Humorismo Semanario No. 1624

Matando al pavo
Una señora tenía un pavo que estaba muy gordito y quería matarlo para navidad, pero la señora era muy nerviosa, así que contrata a un tipo para que mate al pavo. El tipo le dice:
-Yo lo mato, pero antes deme una botella de vino para marear al pavo.
La señora le da la botella y el tipo se encierra en corral con el pavo, y en vez de darle el vino al pavo se lo toma él. Al rato sale un poco ebrio y le pide otra botella de vino a la señora y le dice:
-Mire señora, para que vea que no la engaño.
Le da media botella al pavo y él se toma la otra mitad y se vuelve a encerrar con el pavo en el corral, peor como ya se estaba demorando mucho, la señora se preocupa y entra al corral y ve al tipo con el pavo y le pregunta:
– Oiga, ¿va a matar al pavo?
El borracho le responde:
– ¡A mi amigo no lo toca nadie, carajo!

Están un matrimonio de viejos, y uno dice:
– ¡Fegiz ane uego!
– Pero Raimundo, cómo que feliz año nuevo, si no es Navidad.
– ¡Fegiz ane uego!
– Pero qué dices, carcamal, si estamos en agosto.
– ¡Fegiz ane uego!
– A ver, espera que te pongo la dentadura, que no te entiendo…
– ¡¡Felisa, me muero!!

Preservativos navideños
En la escuela Pepito presume ante sus amiguitos de saber quién inventó los preservativos.
– ¿Quién inventó los preservativos?
– Los Reyes Magos.
– No puede ser…
– Sí, mi papá me dijo que los Reyes llegaron con dádivas, regalos y con dones.

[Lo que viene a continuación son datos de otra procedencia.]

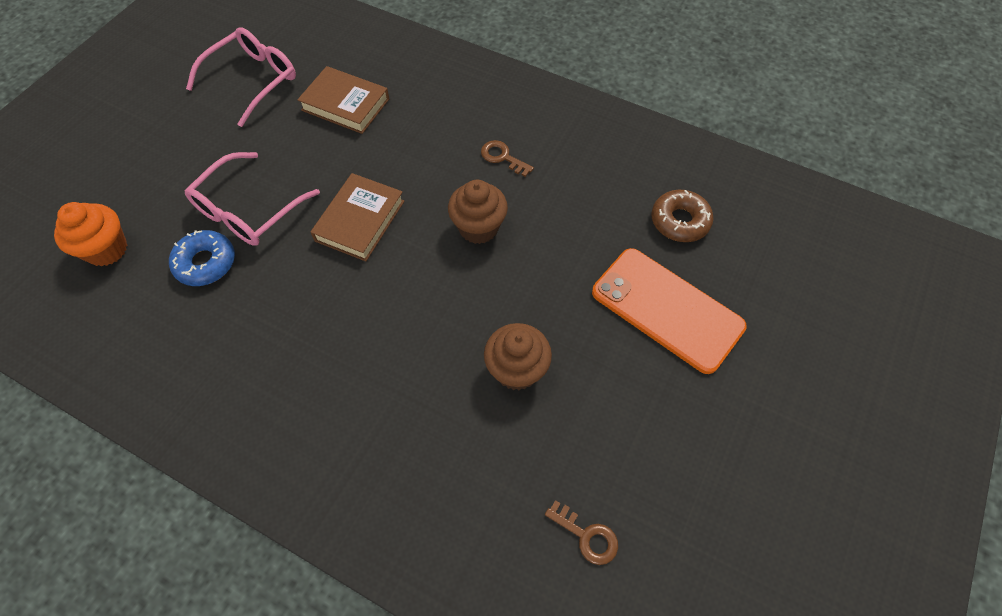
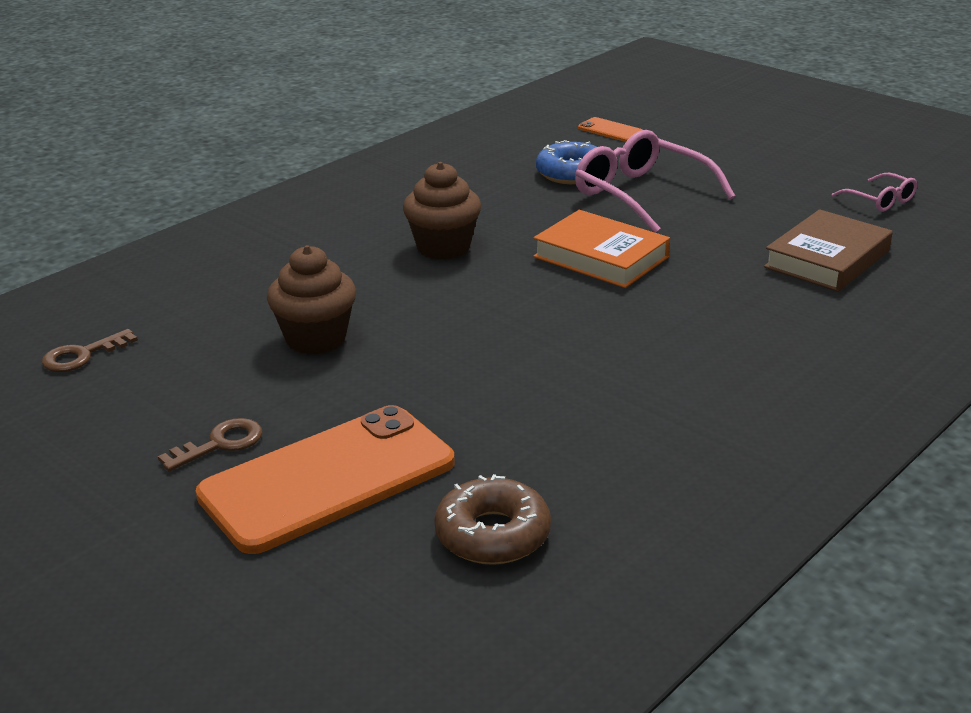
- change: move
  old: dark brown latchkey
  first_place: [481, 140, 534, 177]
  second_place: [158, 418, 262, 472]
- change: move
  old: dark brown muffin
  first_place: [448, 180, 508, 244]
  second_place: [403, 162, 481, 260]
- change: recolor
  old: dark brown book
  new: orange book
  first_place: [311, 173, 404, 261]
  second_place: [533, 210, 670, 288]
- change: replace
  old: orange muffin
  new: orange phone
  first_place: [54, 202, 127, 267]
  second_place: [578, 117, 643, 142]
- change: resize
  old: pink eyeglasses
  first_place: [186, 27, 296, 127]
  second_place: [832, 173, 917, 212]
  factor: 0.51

Se encontraban dos argentinos hablando y uno le dice a otro:
-Fíjate che, como es cierto que Dios es muy humilde, según dicen las Escrituras: nació en Belén, pudiendo haberlo hecho en Buenos Aires.

– ¿Sabes cómo se llaman los habitantes de Belén?
– Mmmmm…. ¿Belencianos?
– No. Figuritas.

Dos prostitutas en una esquina en plenas fiestas navideñas.
-Oye, Tatiana, ¿tú qué le pides a los Reyes Magos?
-Yo, diez mil. Como a todos.

Dos rubias se van al bosque a busca un pino para Navidad. Después de dos horas de búsqueda, una le dice a la otra:
-Bueno, ya es suficiente! El próximo pino que veamos lo cogemos, tenga o no tenga bolas de Navidad!

Una muchacha se va a confesar:
“Padre he venido a confesarme… pero” dice la muchacha con gesto de asco “… aqui huele a alcohol!!!”.
El cura, que tiene problemas con la bebida y se ha estado bebiendo el vino de misa, dice “Es tu imaginación hija. Cuentáme tus pecados”.
La joven le dice: “Padre, la otra noche, en navidad, vino a visitarme Papa Noel, y lo he visto tan cansado, que me apené y me acosté con él” y se interrumpe para decir “… oiga, será mi imaginación pero sigo oliendo a alcohol!”.
“Continua hija, tus pecados son más importantes”.
“Bueno, Padre”, dice la muchacha desconfiando, “Papá Noel ha venido con un ayudante, que también estaba cansado el pobre, y me apené, y me acosté también con él… oiga, ¿pero ha estado bebiendo? Huele mucho a alcohol”. El padre le dice: “no hagas caso de eso, es tu imaginación. Mejor continua”.
Ella sigue: “Padre, como le venía diciendo, he visto a los renos, tan cansados, que me apené y me acosté con ellos y… pero padre, ¡aqui huele a vino!” El cura disgustado le replica: “Mira hija, aquí hace rato que huele a puta y no he dicho nada”.

Una niña sale a pasear con su tía, que trabaja de prostituta:
-Tía, que abrigo más bonito tienes ¿Cómo lo has conseguido?
-Eh… mira, me portado bien un rato con un hombre mayor y él me lo ha regalado.
-Pero tía, que hermoso collar tienes, ¿Cómo lo has conseguido?
-Bueno… me he portado bien un rato con otro hombre y él me lo ha regalado.
-Pero tía, que pedazo de coche tienes ¿Cómo lo has conseguido?
-Este… bueno, me he portado bien otro rato con otro señor y él me lo ha regalado.
Entonces la niña dice:
-La gran puta madre. Yo portandome bien todo el año, y el hijo de puta de Papá Noel me quiere arreglar con una Barbie de mierda.